I learned how to make ‘fake ice cubes’ by melting clear pony beads.
The tutorial I followed was on flickr. I’ll put a link at the bottom of my post.
It took a few tries for me to get the hang of it. I really like the results.
I’m amazed at how real the fake ice cubes look. 🙂
I can think of several projects to use the fake ice cubes with.
Have you ever made fake ice?
I hope you all Have a cool day!
IMO – This craft is Not for children!
There’s a few things I adjusted, added or did different.
*I used balsa wood to make my ice cube form.
*Keep the area well ventilated: I opened my windows and turned on ceiling fans and ran the stove-hood fan.
*Apparently my oven doesn’t heat as hot as the author of the tutorial’s does.
I had to bake at 400° to get the beads to melt successfully.
*I also had to bake them longer: I’d put half the beads in the form and bake them for 15 minutes then put the rest of the beads in and bake for another 15 minutes.
*Keep a close eye on these as they bake to make sure they don’t burn.
*Let the cubes cool before trying to unwrap the aluminum foil.
*To give the cubes a shiny finish, after I peeled the aluminum foil off my ice cubes, I trimmed off the shards and rough edges and then put the cubes back on the pan and in the oven for about 3 to 5 minutes.

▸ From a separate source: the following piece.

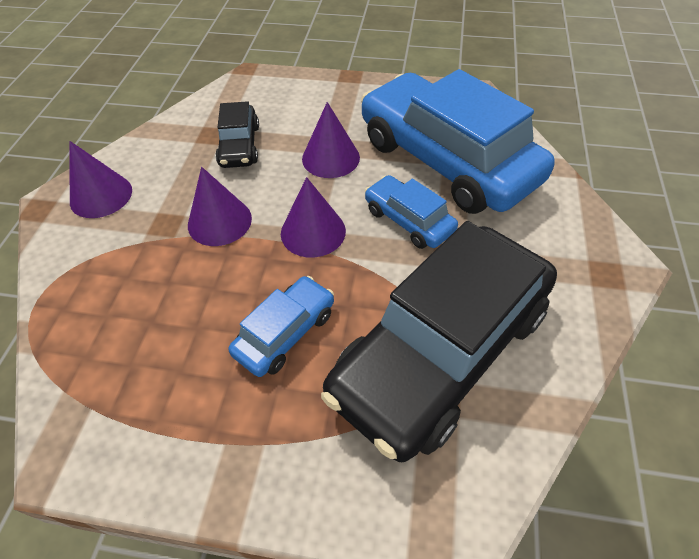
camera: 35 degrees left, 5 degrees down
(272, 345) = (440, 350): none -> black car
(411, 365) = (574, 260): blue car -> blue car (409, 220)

I was careful to watch so they wouldn’t melt too much.
*I took them out of the oven and let them cool.
Using a battery operated tea light
I made a fun little icy temporary tea light.
edited in 6-11-2014:
I made this tea light by gluing the fake ice cubes together with E6000 glue.
end of edit…
There’s a few tutorials on the web on how to make fake ice by melting beads in metal ice trays.
I chose to use the tutorial by Kyle May’s DIY Fake Ice Tutorial because I like the idea of making the size of ice cubes I want using a piece of wood and aluminum foil.